#### 练习题目 A:
根据这段关于利比亚部落的文字回答以下问题:
(i)独立前,在外来统治下,利比亚民众求助于什么?
(ii)利比亚在哪一段年份的大部分时间里是奥斯曼帝国的领土?
(iii)奥斯曼帝国对利比亚实行的是哪种统治?
#### 练习题目 B:
将这段关于利比亚部落的文字中,以含有“利比亚在独立前经历了数百年的”的词句开头、到“International, 2000, pp.31-34.”结束的部分原样抄写出来。
#### 练习题目 C:
这段关于利比亚部落的文字中,哪些地区被说成属于奥斯曼帝国(领土或行省)?请全部列出。

#### 文献节选:
★ ★ ★
利比亚在独立前经历了数百年的外来占领和殖民统治。统治者利用其部落体制维持统治,民众则求助于部落保护。结果,利比亚的部落社会结构和民众的部落意识都得到进一步强化,这成为国家独立后的一个治理难题。

一 奥斯曼帝国统治时期的部落状况

在1551~1911年的大部分时间里,利比亚是奥斯曼帝国的领土。相对于叙利亚、埃及等奥斯曼帝国行省来说,利比亚因贫瘠而受到边缘化,因此,奥斯曼帝国对利比亚的统治是一种不被中央政府直接控制的摄政统治。所谓摄政统治,即由许多与中央政府相竞争的社群共同体完成。社群共同体指的就是作为独立的社会经济与政治组织的部落和部落联盟。Ali Abdullatif Ahmida, Forgotten Voice: Power and Agency in Colonial and Postcolonial Libya, London and New York: Kegan Paul International, 2000, pp.31-34.
★ ★ ★
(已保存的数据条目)
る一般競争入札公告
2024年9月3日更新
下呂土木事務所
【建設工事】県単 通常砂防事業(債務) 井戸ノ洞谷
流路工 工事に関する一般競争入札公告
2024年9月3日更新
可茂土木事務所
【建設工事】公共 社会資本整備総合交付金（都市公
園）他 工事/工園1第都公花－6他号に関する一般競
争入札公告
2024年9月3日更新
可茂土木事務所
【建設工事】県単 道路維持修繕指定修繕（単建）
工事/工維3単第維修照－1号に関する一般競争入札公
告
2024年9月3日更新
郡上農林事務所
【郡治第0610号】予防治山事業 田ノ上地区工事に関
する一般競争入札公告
★ ★ ★
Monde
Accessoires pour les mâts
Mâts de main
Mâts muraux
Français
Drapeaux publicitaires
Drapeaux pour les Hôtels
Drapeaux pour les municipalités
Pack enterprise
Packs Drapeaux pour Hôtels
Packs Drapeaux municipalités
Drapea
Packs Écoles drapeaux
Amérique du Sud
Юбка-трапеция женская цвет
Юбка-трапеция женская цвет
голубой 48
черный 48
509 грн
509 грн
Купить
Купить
★ ★ ★
#### 作答区 A:
(i)部落保护。
(ii)1551~1911年。
(iii)摄政统治,即一种不被中央政府直接控制的统治。

#### 作答区 B:
利比亚在独立前经历了数百年的外来占领和殖民统治。统治者利用其部落体制维持统治,民众则求助于部落保护。结果,利比亚的部落社会结构和民众的部落意识都得到进一步强化,这成为国家独立后的一个治理难题。

一 奥斯曼帝国统治时期的部落状况

在1551~1911年的大部分时间里,利比亚是奥斯曼帝国的领土。相对于叙利亚、埃及等奥斯曼帝国行省来说,利比亚因贫瘠而受到边缘化,因此,奥斯曼帝国对利比亚的统治是一种不被中央政府直接控制的摄政统治。所谓摄政统治,即由许多与中央政府相竞争的社群共同体完成。社群共同体指的就是作为独立的社会经济与政治组织的部落和部落联盟。Ali Abdullatif Ahmida, Forgotten Voice: Power and Agency in Colonial and Postcolonial Libya, London and New York: Kegan Paul International, 2000, pp.31-34.

#### 作答区 C:
利比亚、叙利亚、埃及